Hi there, I’m Christin! I’m honored to write a guest post for the IBC Network Foundation.

Christin, 34 years old, diagnosed with Stage 4 Inflammatory Breast
Cancer.
In early 2015, at 34 years old, I was diagnosed with Stage 4 Inflammatory Breast Cancer. I have twin daughters, who were not yet three, and I had given birth to my son just five months prior. Like so many sisters before me, I was misdiagnosed with mastitis, despite a family history of breast cancer. It took four rounds of antibiotics (Four Rounds!) before I had the common sense courage to get another opinion.
I spent the rest of the year in treatment. I received eight months of chemotherapy, two hours from my home. Then traveled 2,000 miles to Houston for my double mastectomy and twice daily radiation. I’m luckier than most. My parents live in Spokane, where I had chemo, and had plenty of room for the kids and me. I had help when I needed it, a personal chef…it was almost like a retreat.
Ok. Not quite.
I missed my husband. I missed our home. Just two months before my diagnosis, my husband and I had picked out and purchased our first house together. I wanted to be in Moses Lake, cooking and painting and decorating and DIYing…
I met Terry Arnold, founder of the IBC Network Foundation, last fall while I was in Houston for treatment at MD Anderson. We discussed a little project I was doing, Sock in the City, to keep connected with my kids during the months that I was away for radiation. I began to see that I could use my story to help other young moms going through cancer treatment. That if I told my story just right, I might be able to ease someone’s fear…bring them a smile, a laugh…hope that there is still plenty of wonderful in the world.
In January of 2016, I came home for good.
With radiation a little further in the rear view mirror, each day I feel less like I am recovering, more like I am living. Jason and I discovered we enjoy working on projects together. It helps us feel like we are moving forward. It brings us joy. We also love making memories for our little brood, now 4 and 2 years old. From this, our blog, pinkdoorhouse.com was born. It’s our place to share our latest DIY projects, the messy business of parenting three small children, and open up about the fear and hope that come with surviving cancer. I tell my story because my cancer diagnosis is not my final chapter.
Cheers!
Christin

Christin, with her family, looking forward to happy times ahead.

▶ [PROBLEM 1]
Write out the guest post word for word, starting at "Christin, 34 years" and ending at "get another opinion.".
▶ [PROBLEM 2]
Name every activity that the guest post says the writer wanted to be doing in Moses Lake.

▶ [DATA EXTRACT]
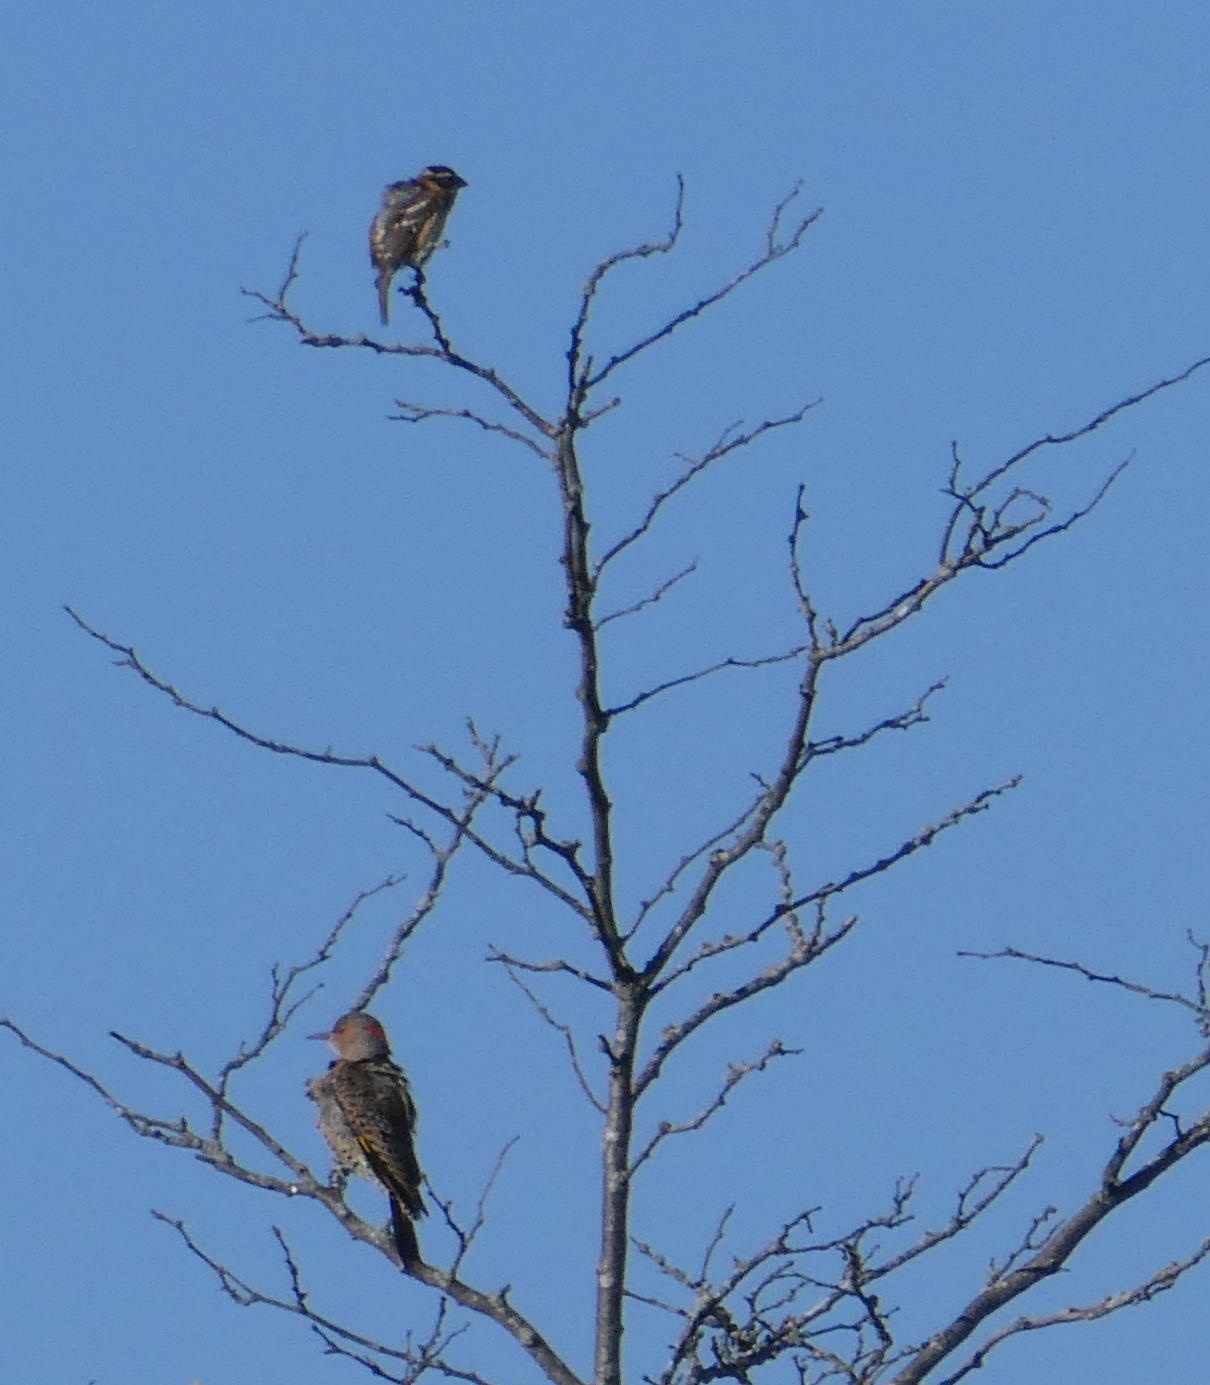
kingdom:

▶ [ANSWER SPACE 1]
Christin, 34 years old, diagnosed with Stage 4 Inflammatory Breast
Cancer.
In early 2015, at 34 years old, I was diagnosed with Stage 4 Inflammatory Breast Cancer. I have twin daughters, who were not yet three, and I had given birth to my son just five months prior. Like so many sisters before me, I was misdiagnosed with mastitis, despite a family history of breast cancer. It took four rounds of antibiotics (Four Rounds!) before I had the common sense courage to get another opinion.

▶ [ANSWER SPACE 2]
Cooking, painting, decorating and DIYing.